- Title card since 2016
- Genre: News; politics;
- Directed by: Gerry Buffett
- Presented by: David Cochrane
- Country of origin: Canada
- Original language: English

Production
- Production locations: CBC Ottawa Production Centre, Ottawa
- Camera setup: Multi-camera
- Running time: 120 minutes
- Production company: Canadian Broadcasting Corporation

Original release
- Network: CBC News Network
- Release: October 26, 2009 – present

= Power & Politics =

Canadian national television news program

Power & Politics is a Canadian television news program focused on national politics, which airs live daily on CBC News Network from 5 p.m. to 7 p.m. Eastern Time weekdays and as a syndicated podcast. The program is produced from the CBC Ottawa Production Centre in Ottawa.

== History ==
The program launched on October 26, 2009, as a replacement for the long-running CBC News: Politics, which had ended its run the preceding May with the retirement of host Don Newman. The new program was initially hosted by CBC journalist Evan Solomon. In September 2011, Rosemary Barton was added as host of the program's Friday edition after Solomon was also named host of CBC Radio One's The House. Barton also served as substitute host on other days if Solomon was unavailable, and other CBC political journalists occasionally filled in as well.
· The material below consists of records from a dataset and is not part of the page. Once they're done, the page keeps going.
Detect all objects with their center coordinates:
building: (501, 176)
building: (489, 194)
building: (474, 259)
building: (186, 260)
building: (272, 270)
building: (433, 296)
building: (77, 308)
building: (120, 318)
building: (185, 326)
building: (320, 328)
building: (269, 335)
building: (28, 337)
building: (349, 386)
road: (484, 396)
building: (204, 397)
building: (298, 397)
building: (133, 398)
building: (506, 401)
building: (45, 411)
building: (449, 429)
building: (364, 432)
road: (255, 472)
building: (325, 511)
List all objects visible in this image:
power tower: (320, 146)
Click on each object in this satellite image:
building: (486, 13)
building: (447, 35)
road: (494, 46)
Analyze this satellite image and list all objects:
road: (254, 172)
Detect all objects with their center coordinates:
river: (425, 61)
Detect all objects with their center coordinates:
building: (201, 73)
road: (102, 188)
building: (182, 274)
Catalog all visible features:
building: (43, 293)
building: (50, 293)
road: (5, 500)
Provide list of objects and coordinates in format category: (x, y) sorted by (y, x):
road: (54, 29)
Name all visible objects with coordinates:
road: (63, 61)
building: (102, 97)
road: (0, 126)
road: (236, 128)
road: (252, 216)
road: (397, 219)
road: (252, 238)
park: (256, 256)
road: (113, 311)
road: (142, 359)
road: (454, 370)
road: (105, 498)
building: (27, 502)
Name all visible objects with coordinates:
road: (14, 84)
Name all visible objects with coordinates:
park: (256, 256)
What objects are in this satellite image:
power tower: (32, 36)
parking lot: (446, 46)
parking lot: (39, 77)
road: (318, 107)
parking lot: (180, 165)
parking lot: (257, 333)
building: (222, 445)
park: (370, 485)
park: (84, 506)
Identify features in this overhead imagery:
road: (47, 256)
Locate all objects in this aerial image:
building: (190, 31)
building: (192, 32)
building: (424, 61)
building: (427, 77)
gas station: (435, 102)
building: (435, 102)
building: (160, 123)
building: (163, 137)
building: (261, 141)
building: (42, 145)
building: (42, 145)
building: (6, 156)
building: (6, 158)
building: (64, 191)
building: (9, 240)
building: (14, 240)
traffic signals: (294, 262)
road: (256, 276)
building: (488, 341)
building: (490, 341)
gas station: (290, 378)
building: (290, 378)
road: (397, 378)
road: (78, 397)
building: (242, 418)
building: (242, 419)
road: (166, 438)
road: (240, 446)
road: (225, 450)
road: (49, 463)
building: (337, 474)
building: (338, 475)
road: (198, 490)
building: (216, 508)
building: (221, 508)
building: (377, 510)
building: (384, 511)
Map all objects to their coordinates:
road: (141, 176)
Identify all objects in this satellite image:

After Solomon's dismissal from the CBC on June 9, 2015, Barton served as the interim host of the show, with Terry Milewski as a back-up. On January 5, 2016, the CBC officially named Barton as the permanent host of the show. Following Barton's departure from the show in September 2017 upon being named one of the new anchors of The National, the show was hosted by various interim hosts including David Cochrane, Catherine Cullen and Terry Milewski. In March 2018, Vassy Kapelos was named the new permanent host of the show.

Kapelos left the program in November 2022 to join CTV News as host of Power Play and Question Period. After being hosted on a rotating basis by David Cochrane and Catherine Cullen, Cochrane was named as the permanent host on February 16, 2023.